# Headphone audio hissing in cm9 a2



## Infinite Jest (Jan 17, 2012)

I posted this in the cm9 a2 thread with no responses:

" I just want to confirm again that there seems to be a lot more static hissing in CM9 while listening to any audio (or not even while its playing) through headphones, to the point where it's distracting. There is a very minor hiss in webos (I've had 4 different units all having this, very easy to ignore), but it is amplified many times louder in android to where it sounds like I'm listening to an old hand radio when I listen to audio in cm9. Can anyone else confirm this?"

Firstly, I want to know if anyone else is experiencing this. Booting between webos and android the difference is like night and day sound wise. I love cm9 a2 like a child, but it definitely gets a dunce hat for this. Also, cm9 a2 is the first version I've used so I can't say whether or not it is due to the current version.


----------



## Infinite Jest (Jan 17, 2012)

Anyone? Even if you don't experience this, let me know so that I can narrow down if this is an isolated problem with my install. Thanks.


----------



## FatPigs (Oct 13, 2011)

Infinite Jest said:


> Anyone? Even if you don't experience this, let me know so that I can narrow down if this is an isolated problem with my install. Thanks.


There's a hiss through headphones?

What headphones are you using? I notice no hissing using either my Triple Fi. 10s or my Senn 280s, even at max volume with nothing playing, or mid volume with YouTube playing.


----------



## pgzerwer2 (Oct 13, 2011)

Infinite Jest said:


> Anyone? Even if you don't experience this, let me know so that I can narrow down if this is an isolated problem with my install. Thanks.


Not a problem with mine either. Is it common to all the players you have tried?

Sent from my cm_tenderloin using RootzWiki


----------



## Infinite Jest (Jan 17, 2012)

It happens with any audio. I noticed something odd last night; sometimes when I boot into cm9 the hissing isn't there where other times (I think the majority of the time) this really bad hissing happens during any audio, including booting and system sounds. This happens with multiple headphones (3 pairs of ear buds and a set of cans). I'm royally confused now. Of course in webos, this never happens though, so it must be software. I think I may run a backup and reflash today (can anyone point me to a good backup utility?). Thanks.
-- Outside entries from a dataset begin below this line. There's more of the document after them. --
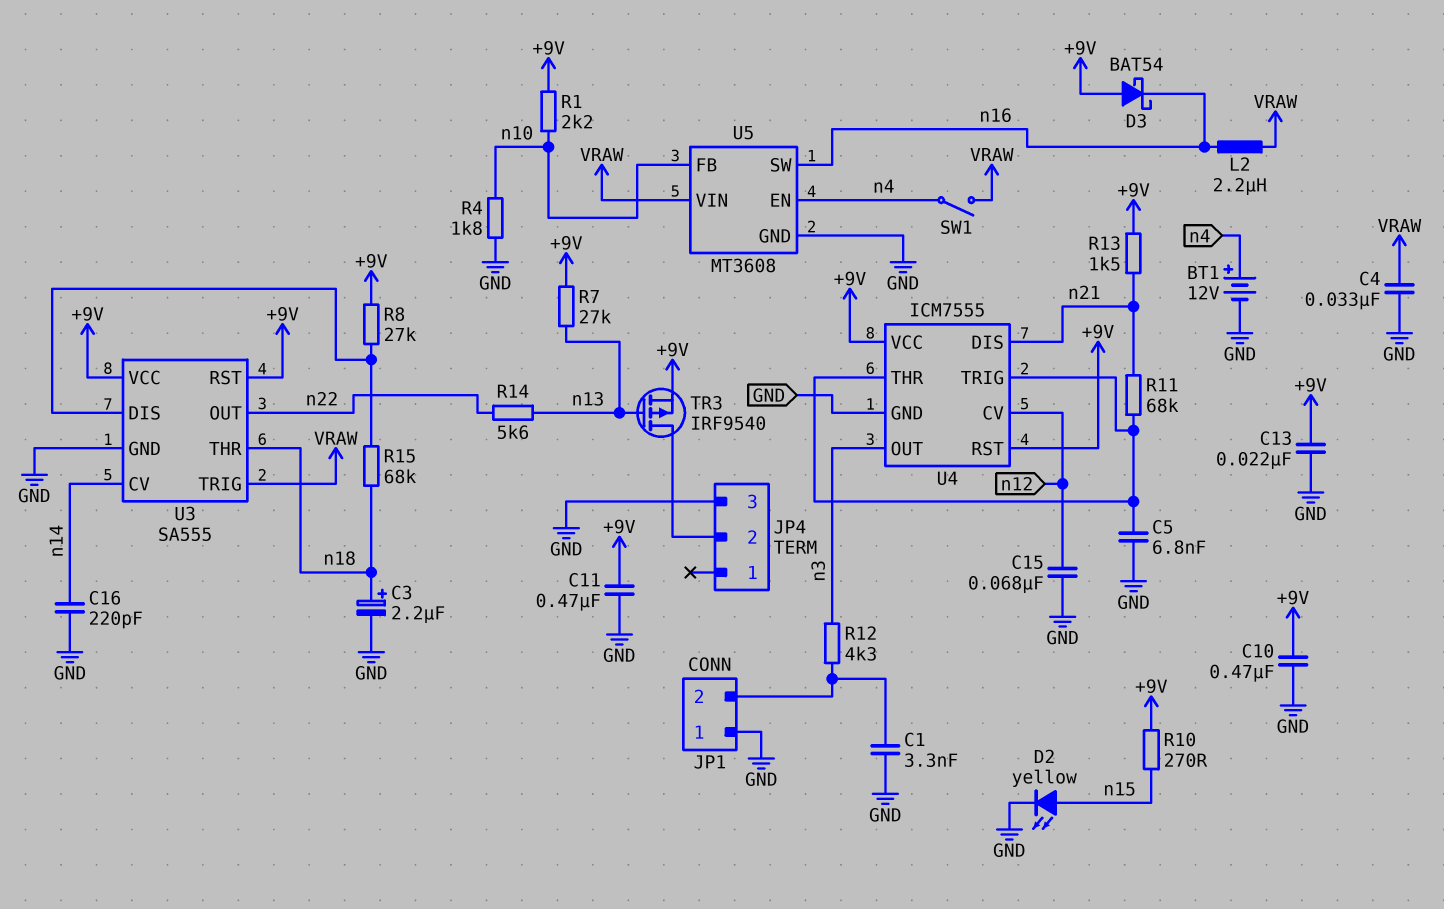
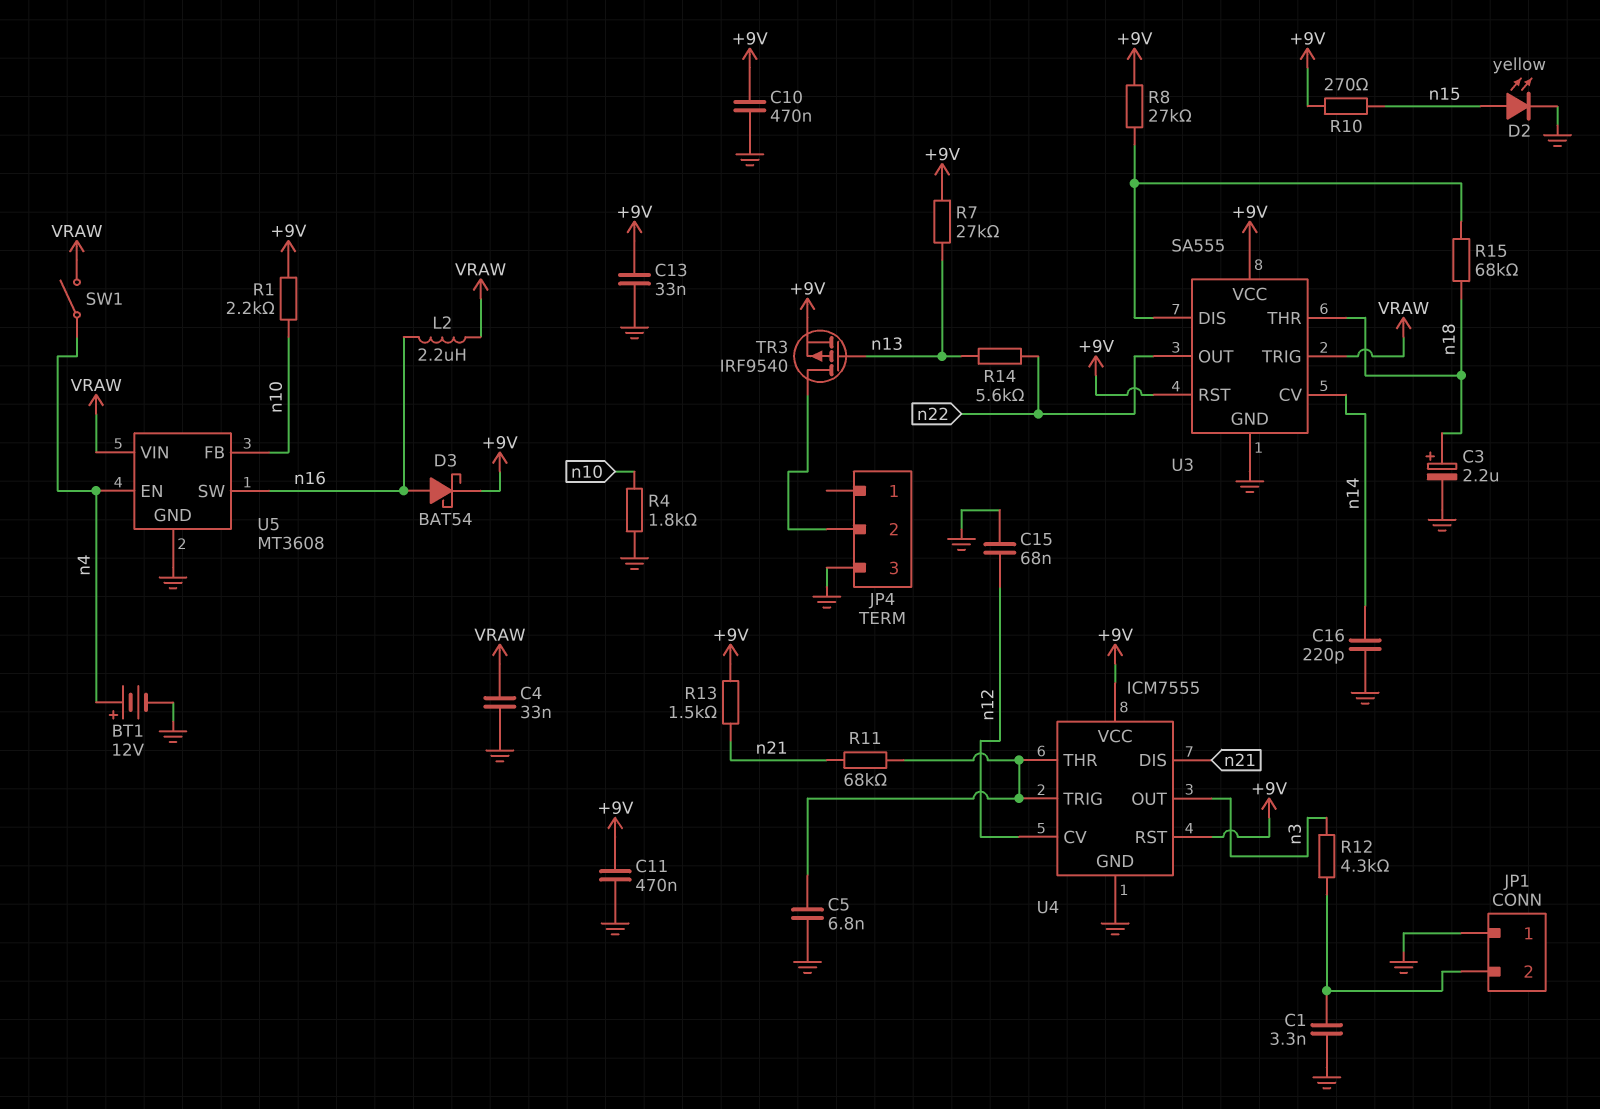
C13: 22nF (+9V, GND) -> 33nF (+9V, GND)
D3: schottky BAT54 (A +9V, K n16) -> schottky BAT54 (A n16, K +9V)

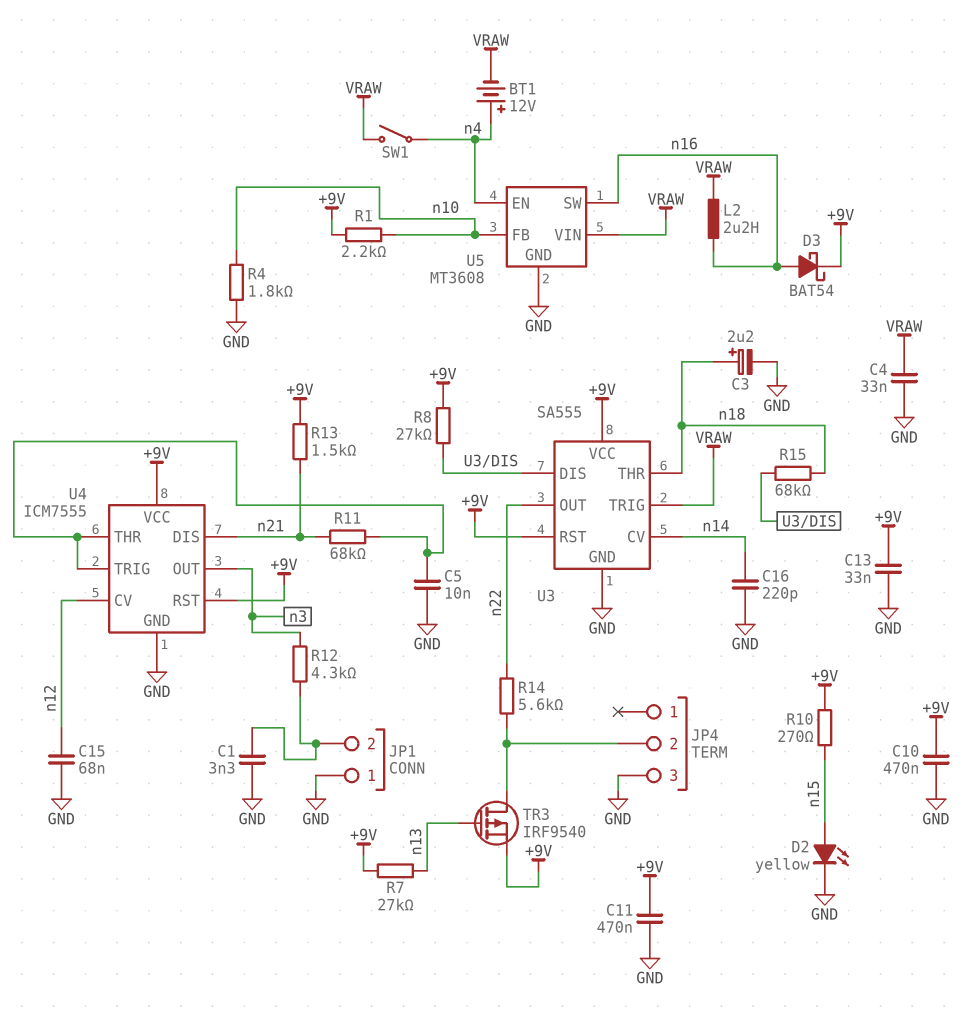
BT1: 12V (plus n4, minus GND) -> 12V (plus n4, minus VRAW)
C5: 6.8nF (GND, U4/THR) -> 10nF (GND, U4/THR)
R14: 5.6k (n13, n22) -> 5.6k (JP4/2, n22)

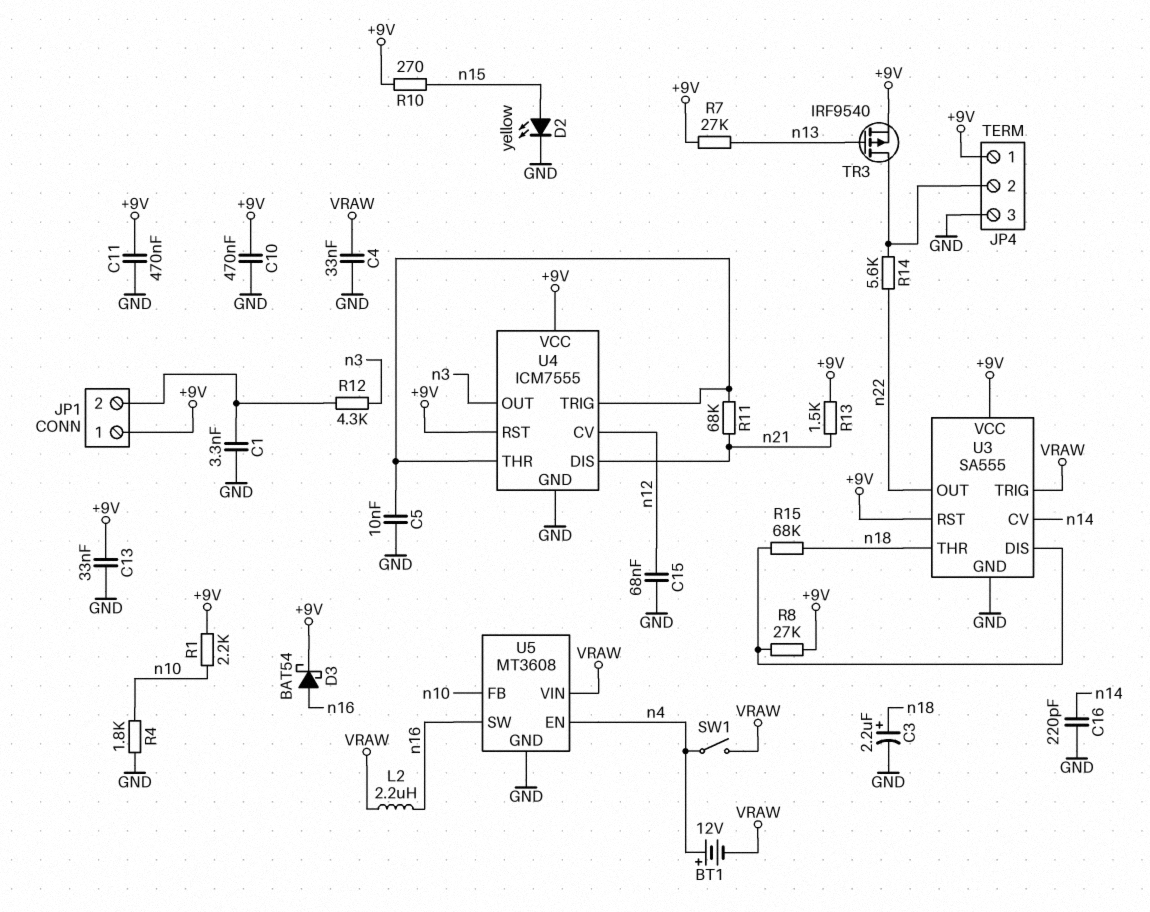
JP1 pin 1: GND -> +9V
JP4 pin 1: none -> +9V

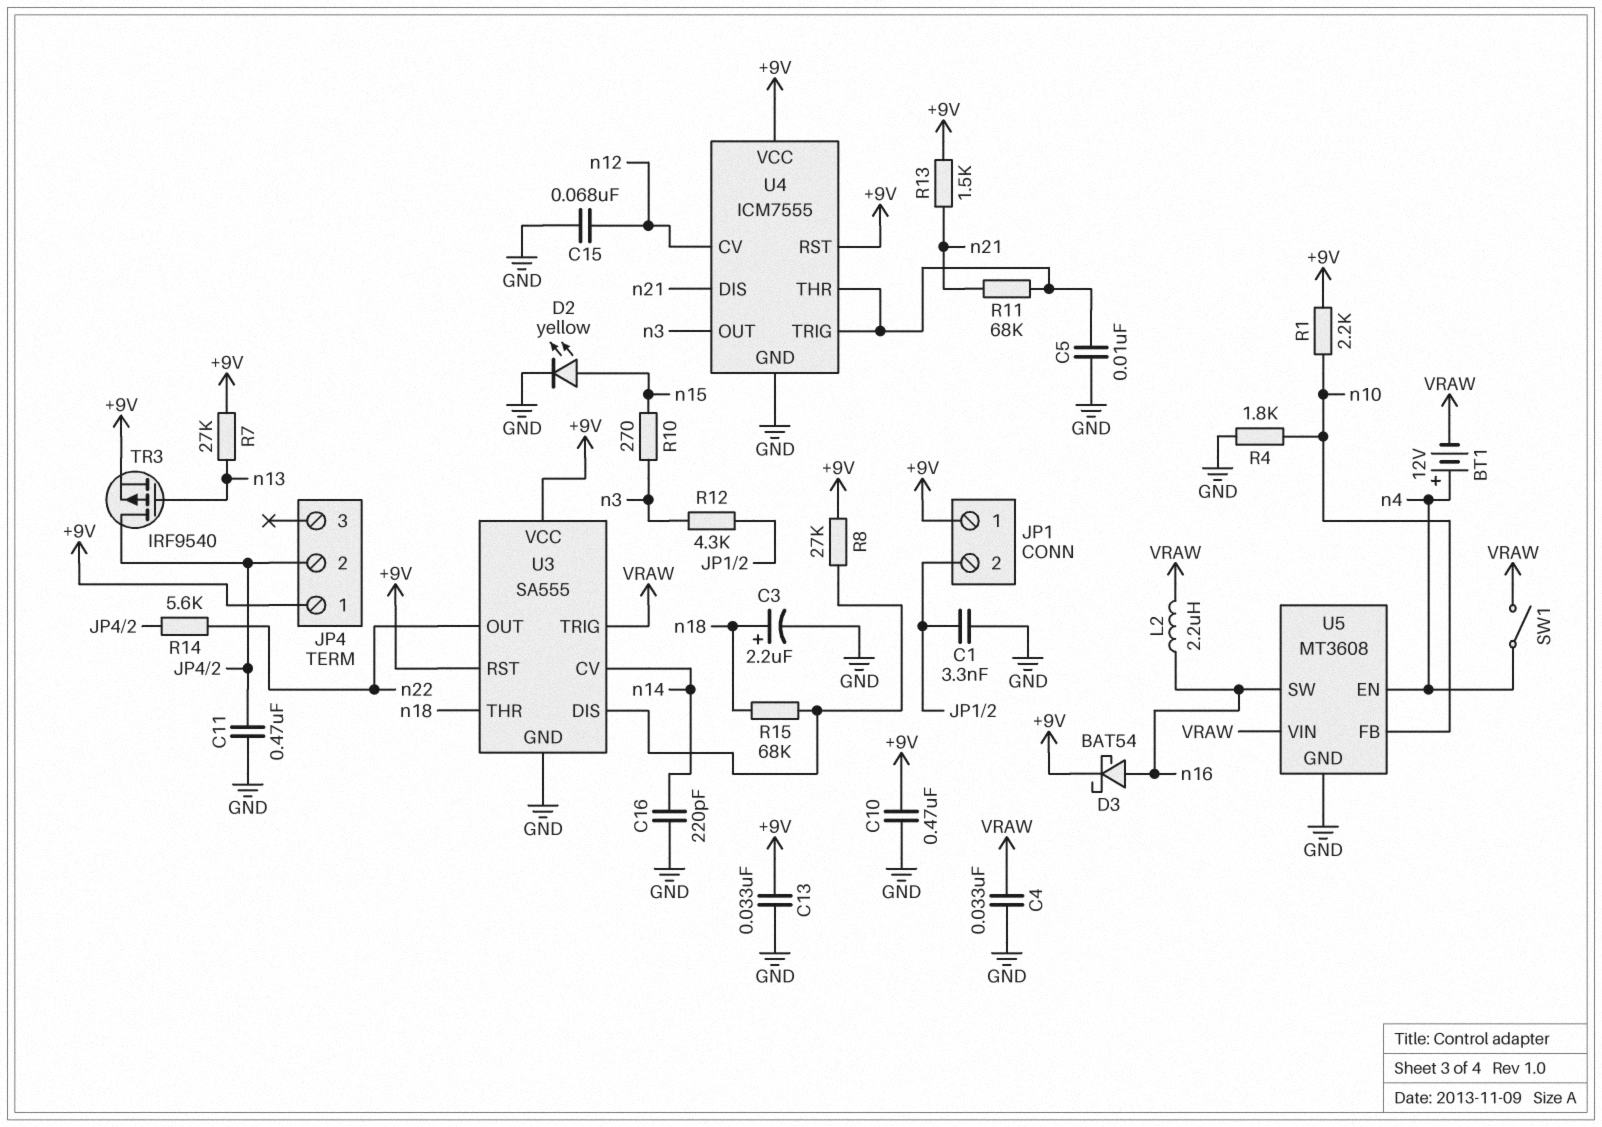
C11: 470nF (+9V, GND) -> 470nF (GND, JP4/2)
JP4 pin 3: GND -> none
R10: 270 (+9V, n15) -> 270 (n3, n15)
EDIT: is there anyway to restart the sound drivers without rebooting, as can be done in webos?


----------



## Sephoroth (Oct 14, 2011)

I remember I could notice significantly more hissing/static in CM7 than present in WebOS whenever I used my earbuds albeit I haven't used them much since I flashed to CM9 (though I believe it was still present during CM9 Alpha 0.6). In my case the static was usually fairly audible at moments shortly after, and during quiet, audio playback. I usually significantly reduced the volume on the earbuds themselves (via in-line volume control), while maxing the volume on the Touchpad, in order to increase their impedance. It's worth noting I never had to do this on WebOS.

This issue isn't noticeable on my supra-aural headphones which feature quite a bit of padding.

EDIT: I thought I had made a post regarding this matter before, but it seems like I hadn't.


----------



## slug (Aug 24, 2011)

I haven't exactly noticed an issue with headphone audio per se, but the sound itself does get "staticy" at times. I have found that closing the app utilizing the sound, pushing volume down until the unit is silenced, then raising the volume again and opening the app fixes the static for awhile.


----------